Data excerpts

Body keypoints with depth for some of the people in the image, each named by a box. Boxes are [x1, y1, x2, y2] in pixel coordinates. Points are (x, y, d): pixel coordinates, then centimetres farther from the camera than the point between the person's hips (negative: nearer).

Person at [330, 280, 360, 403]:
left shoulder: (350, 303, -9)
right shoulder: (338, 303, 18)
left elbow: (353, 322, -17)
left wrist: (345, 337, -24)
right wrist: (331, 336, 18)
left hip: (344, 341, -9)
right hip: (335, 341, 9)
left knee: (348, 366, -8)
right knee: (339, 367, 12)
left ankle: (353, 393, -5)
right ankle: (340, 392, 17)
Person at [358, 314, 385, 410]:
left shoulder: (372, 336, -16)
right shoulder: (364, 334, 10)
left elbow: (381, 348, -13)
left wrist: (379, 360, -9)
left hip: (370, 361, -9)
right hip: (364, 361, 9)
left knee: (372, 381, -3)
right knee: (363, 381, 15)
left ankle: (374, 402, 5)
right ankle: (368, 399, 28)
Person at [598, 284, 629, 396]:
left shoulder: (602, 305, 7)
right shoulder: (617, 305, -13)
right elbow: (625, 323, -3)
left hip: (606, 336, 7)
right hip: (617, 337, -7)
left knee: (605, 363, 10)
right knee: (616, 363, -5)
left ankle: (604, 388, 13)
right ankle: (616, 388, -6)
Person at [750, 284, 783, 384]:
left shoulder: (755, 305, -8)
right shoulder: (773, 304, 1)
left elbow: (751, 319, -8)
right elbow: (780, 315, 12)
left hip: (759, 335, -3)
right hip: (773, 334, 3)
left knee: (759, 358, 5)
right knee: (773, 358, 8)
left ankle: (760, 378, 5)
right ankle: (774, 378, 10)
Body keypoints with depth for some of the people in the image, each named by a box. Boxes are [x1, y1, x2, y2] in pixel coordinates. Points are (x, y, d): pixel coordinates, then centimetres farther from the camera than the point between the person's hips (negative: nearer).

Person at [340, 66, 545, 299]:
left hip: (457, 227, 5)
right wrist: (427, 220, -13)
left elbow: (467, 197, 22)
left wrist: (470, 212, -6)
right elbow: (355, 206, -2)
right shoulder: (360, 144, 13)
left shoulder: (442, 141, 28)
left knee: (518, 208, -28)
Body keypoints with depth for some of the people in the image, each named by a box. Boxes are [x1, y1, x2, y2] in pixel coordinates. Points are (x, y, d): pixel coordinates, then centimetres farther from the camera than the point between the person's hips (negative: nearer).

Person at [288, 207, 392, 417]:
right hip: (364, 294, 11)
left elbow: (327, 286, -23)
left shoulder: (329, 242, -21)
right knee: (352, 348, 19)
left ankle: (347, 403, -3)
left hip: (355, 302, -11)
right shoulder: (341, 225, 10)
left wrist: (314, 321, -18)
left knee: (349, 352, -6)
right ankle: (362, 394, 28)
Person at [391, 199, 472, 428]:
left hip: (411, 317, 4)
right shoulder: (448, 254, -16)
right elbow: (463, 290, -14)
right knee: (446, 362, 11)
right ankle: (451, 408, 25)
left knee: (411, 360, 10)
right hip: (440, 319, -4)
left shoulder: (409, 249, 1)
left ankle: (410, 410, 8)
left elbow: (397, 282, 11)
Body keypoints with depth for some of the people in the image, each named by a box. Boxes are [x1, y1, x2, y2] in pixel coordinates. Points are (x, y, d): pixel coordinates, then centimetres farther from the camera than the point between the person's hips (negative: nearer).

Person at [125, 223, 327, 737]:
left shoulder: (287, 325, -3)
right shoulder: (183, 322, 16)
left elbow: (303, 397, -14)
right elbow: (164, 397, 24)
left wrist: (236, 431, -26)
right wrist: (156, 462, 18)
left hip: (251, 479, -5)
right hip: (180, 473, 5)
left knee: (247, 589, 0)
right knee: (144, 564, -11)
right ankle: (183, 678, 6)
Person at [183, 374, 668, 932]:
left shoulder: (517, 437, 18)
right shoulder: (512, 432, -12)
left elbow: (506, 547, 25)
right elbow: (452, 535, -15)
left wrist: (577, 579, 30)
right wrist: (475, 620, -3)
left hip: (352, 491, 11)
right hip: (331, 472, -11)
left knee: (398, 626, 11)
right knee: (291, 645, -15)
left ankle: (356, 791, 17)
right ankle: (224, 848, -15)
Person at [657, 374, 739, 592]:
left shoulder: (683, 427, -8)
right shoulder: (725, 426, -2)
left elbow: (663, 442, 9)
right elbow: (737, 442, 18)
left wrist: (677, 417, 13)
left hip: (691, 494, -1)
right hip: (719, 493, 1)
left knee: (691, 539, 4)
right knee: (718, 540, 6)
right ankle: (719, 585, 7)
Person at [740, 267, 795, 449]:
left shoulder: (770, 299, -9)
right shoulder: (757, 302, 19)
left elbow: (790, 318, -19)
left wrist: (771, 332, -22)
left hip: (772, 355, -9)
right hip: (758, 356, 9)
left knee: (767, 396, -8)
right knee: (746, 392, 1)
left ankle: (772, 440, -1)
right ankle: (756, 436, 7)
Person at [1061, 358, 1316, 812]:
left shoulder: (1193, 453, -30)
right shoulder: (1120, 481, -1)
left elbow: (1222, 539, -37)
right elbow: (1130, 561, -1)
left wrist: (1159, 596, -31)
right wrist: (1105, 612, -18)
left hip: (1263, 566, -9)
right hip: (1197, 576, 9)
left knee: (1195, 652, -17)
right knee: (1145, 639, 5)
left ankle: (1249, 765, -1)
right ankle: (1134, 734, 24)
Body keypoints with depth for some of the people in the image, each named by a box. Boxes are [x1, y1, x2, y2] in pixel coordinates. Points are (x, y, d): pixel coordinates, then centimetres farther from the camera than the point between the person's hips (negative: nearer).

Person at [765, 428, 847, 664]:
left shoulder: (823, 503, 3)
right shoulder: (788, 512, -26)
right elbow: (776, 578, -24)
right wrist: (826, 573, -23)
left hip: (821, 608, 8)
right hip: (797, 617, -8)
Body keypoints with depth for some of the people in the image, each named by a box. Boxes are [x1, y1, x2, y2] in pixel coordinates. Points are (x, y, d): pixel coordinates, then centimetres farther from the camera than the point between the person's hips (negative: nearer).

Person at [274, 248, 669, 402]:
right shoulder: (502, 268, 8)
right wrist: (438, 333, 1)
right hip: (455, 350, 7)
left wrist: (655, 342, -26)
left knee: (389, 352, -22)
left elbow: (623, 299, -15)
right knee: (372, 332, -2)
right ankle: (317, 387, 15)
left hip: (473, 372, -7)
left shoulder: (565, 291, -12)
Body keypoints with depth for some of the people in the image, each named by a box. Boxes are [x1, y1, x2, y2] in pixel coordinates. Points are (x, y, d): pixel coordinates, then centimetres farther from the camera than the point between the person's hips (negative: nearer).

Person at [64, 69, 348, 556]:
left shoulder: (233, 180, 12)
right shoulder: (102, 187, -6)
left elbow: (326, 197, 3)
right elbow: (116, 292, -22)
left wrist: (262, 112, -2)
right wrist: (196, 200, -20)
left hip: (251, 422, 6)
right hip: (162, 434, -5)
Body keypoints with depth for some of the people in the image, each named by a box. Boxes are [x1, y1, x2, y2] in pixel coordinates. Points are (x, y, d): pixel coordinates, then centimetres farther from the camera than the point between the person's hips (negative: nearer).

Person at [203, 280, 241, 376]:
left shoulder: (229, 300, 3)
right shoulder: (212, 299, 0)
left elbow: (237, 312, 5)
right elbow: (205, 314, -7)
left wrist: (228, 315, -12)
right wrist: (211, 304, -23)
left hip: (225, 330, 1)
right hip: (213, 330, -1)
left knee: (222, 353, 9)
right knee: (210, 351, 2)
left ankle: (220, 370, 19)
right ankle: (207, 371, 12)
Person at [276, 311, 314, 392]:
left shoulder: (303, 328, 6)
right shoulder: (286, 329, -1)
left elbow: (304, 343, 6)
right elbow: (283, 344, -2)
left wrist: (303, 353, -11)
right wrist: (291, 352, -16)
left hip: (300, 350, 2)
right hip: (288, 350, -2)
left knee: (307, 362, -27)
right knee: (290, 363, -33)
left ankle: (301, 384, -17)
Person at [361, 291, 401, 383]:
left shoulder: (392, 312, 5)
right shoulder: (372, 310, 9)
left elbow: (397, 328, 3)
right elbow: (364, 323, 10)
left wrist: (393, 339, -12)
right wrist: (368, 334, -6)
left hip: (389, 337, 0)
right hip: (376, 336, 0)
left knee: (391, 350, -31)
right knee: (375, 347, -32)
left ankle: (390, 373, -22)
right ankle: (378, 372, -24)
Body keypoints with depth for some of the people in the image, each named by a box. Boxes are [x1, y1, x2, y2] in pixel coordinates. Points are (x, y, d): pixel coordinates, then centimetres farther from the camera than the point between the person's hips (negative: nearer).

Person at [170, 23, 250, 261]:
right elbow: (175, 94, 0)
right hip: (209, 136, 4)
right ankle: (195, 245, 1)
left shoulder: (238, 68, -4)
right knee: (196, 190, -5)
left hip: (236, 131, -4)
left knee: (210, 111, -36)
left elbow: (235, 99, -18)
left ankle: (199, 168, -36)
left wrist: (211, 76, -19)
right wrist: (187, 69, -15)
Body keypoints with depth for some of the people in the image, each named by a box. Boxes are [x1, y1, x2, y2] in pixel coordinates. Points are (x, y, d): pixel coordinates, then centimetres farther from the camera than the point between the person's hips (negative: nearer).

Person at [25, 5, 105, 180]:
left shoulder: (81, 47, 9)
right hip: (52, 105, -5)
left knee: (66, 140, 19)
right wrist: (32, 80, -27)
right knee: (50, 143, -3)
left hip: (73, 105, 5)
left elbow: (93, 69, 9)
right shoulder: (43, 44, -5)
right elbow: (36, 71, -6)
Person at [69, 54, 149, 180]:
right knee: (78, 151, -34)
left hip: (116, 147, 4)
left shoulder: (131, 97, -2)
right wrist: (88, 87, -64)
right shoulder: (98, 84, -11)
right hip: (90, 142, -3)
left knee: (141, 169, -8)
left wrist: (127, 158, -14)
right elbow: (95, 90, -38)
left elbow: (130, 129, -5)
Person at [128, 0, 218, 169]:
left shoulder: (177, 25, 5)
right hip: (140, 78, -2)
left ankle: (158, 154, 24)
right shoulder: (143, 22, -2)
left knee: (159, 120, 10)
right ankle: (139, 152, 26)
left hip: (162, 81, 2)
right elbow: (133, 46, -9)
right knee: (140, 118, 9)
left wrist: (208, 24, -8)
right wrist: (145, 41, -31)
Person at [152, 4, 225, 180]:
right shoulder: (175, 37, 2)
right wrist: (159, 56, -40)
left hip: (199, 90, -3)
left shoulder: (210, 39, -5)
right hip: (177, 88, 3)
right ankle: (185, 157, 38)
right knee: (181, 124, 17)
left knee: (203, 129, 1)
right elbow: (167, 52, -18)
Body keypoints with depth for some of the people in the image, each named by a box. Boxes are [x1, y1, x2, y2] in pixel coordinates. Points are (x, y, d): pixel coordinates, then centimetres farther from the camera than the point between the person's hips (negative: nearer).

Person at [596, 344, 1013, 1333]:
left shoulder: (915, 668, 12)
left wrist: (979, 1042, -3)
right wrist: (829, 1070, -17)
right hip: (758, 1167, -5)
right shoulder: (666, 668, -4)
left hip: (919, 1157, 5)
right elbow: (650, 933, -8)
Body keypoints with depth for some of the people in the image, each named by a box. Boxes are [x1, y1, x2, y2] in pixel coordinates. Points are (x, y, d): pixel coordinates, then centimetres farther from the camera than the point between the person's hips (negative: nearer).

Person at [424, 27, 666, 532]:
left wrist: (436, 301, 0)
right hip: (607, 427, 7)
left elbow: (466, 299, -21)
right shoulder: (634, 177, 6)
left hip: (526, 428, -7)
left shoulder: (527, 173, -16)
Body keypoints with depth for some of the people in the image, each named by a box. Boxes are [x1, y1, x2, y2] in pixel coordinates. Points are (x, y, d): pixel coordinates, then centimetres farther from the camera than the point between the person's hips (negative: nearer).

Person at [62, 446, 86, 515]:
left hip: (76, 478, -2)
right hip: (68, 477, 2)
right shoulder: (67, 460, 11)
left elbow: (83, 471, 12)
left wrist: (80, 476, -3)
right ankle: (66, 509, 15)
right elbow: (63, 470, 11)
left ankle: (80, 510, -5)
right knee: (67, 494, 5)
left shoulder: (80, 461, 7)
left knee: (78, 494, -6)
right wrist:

TASK INSTRUCTIONS:
Convert the lines of the material from the line containing "left hip: (370, 361, -9)" through the line containing "left knee: (605, 363, 10)", both included, into a JSON list of strings with one string per line and blank lines omitted.

RESPONSE FOR THIS EXERCISE:
[
  "left hip: (370, 361, -9)",
  "right hip: (364, 361, 9)",
  "left knee: (372, 381, -3)",
  "right knee: (363, 381, 15)",
  "left ankle: (374, 402, 5)",
  "right ankle: (368, 399, 28)",
  "Person at [598, 284, 629, 396]:",
  "left shoulder: (602, 305, 7)",
  "right shoulder: (617, 305, -13)",
  "right elbow: (625, 323, -3)",
  "left hip: (606, 336, 7)",
  "right hip: (617, 337, -7)",
  "left knee: (605, 363, 10)"
]